Churches in Belarus did not develop any particular initiatives towards Ukrainian migrants. Some organisations, e.g. St Elisabeth’s Convent in Minsk, provided humanitarian aid, mainly to the break-away Donetsk and Luhansk People’s Republics[7]. Some refugees from Ukraine joined St Elisabeth’s Convent as nuns, for example, Irina Kolesnikova who advocated against the democratic movements during the political crisis in Belarus following the 2020 presidential elections. She supported the existing Belarusian regime on the basis of her negative post-Maidan experience[8].

3.

Chechen migration from Russia to the EU intensified in 2016-18 when Poland stopped admitting refugees from Chechnya. Since Russia and Belarus have formed some elements of the Union State, Chechen migrants, as Russian citizens, could easily travel to Belarus and stay there without additional border control. Following frequent denials of entry to Poland, large numbers of those migrants were concentrating in the Belarusian city of Brest on the border with Poland. The Polish authorities admitted asylum applications only from those who entered the country by rail, and Brest was the only point of crossing the border in that way. Daily, 400 to 800 people, mainly women with children, tried to enter Poland. For hundreds of applications, only three or four families were allowed in. By denying entry and refusing to consider their applications, the Polish authorities violated the existing legal procedures for international protection: Belarus could not be considered a safe country for the Chechen refugees. Those who were denied entry travelled back to Brest to attempt the same again and again, often – for dozens of times.

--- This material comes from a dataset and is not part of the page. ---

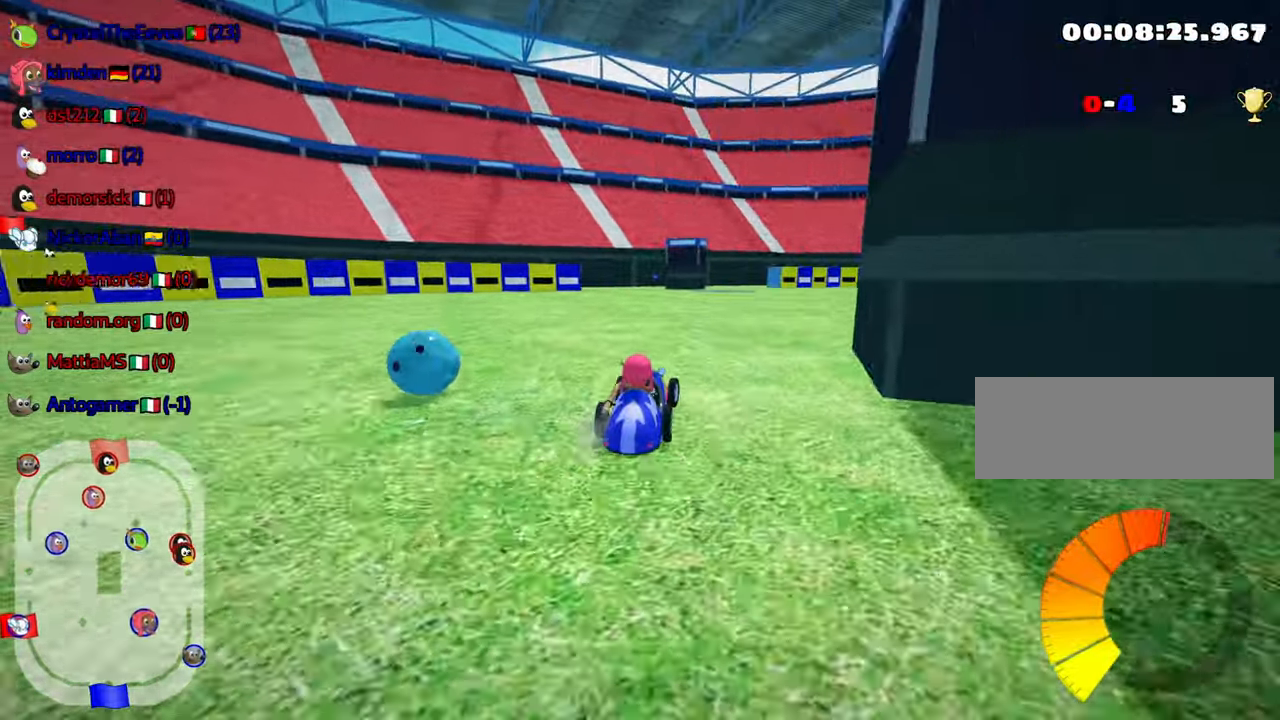
{"keys": ["up"], "events": [[67, "right", "up"], [117, "left", "down"], [417, "left", "up"]]}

Many stayed in Brest for months. They either rented flats or lived at the railway station. At the peak, there were 3,000 waiting to cross the border. In August 2016, around two hundred people gathered at the open-air camp at the Belarusian-Polish border to protest. They expected a Polish consul to meet with them. Belarusian human rights workers from the Human Constanta NGO opened a special mission in Brest. They monitored the situation, helped individuals and families with writing asylum applications and complaints, and provided aid.[9] Using the international advocacy mechanisms, Human Constanta managed to get several affirmative decisions on its complaints against Poland at the European Court of Human Rights. In the following years, the number of people seeking asylum via this route declined to 100 to 200 people[10] until in the Sring 2020 travel from Russian to Belarus became virtually impossible due to the Covid 19 pandemics.

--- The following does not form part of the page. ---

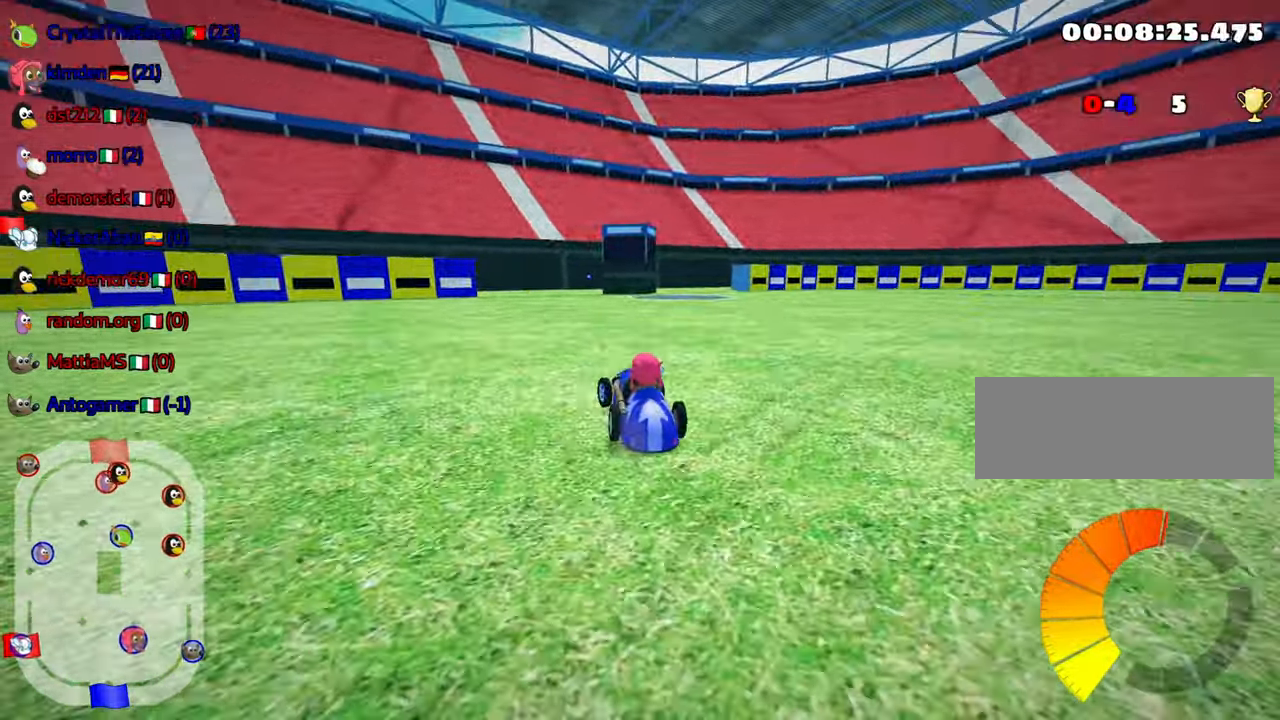
{"keys": [], "events": [[267, "up", "up"], [350, "left", "down"], [484, "left", "up"]]}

Human rights workers call those migrants invisible: neither the Belarusian society, nor media, nor the authorities gave much attention to situation. All of them preferred to treat it as a localcrisis.

The church involvement in this crisis was minimal. The following religious groups in Brestwere known to assist the migrants: a Greek Catholic parish of St Peter and Andrew (Fr Igor Kondratyev), which provided aid and gave shelter to some families; and an Orthodox parish of St Nicholas, which helped a volunteer Uladzimir Vialichkin to take care of sick Chechen children.[11]


[1] Numbers according to demographical yearbooks of Belarusian Statistical Committee.

[2] Можейко, Геннадий. «ТОП-7 крупнейших китайских проектов в Беларуси. «Комсомолка» посмотрела, насколько сильны белорусско-китайские экономические отношения». Комсомольская правда, 25.04.2019, https://www.kp.ru/daily/26971/4027379/

[3] Чайна-таун под Минском: из Китая перевозят даже бабушек. Спутник-Беларусь, 11.12.2018, https://sputnik.by/20181211/Chaynataun-pod-Minskom-iz-Kitaya-perevozyat-dazhe-babushek-1039098581.html

[4] Пустовит, Вероника. «Как китаец по национальности стал славянином по мировоззрению». Звязда, 28.03.2017, https://zviazda.by/ru/news/20170327/1490623911-kak-kitaec-po-nacionalnosti-stal-slavyaninom-po-mirovozzreniyu

[5] Numbers according to demographical yearbooks of Belarusian Statistical Committee. 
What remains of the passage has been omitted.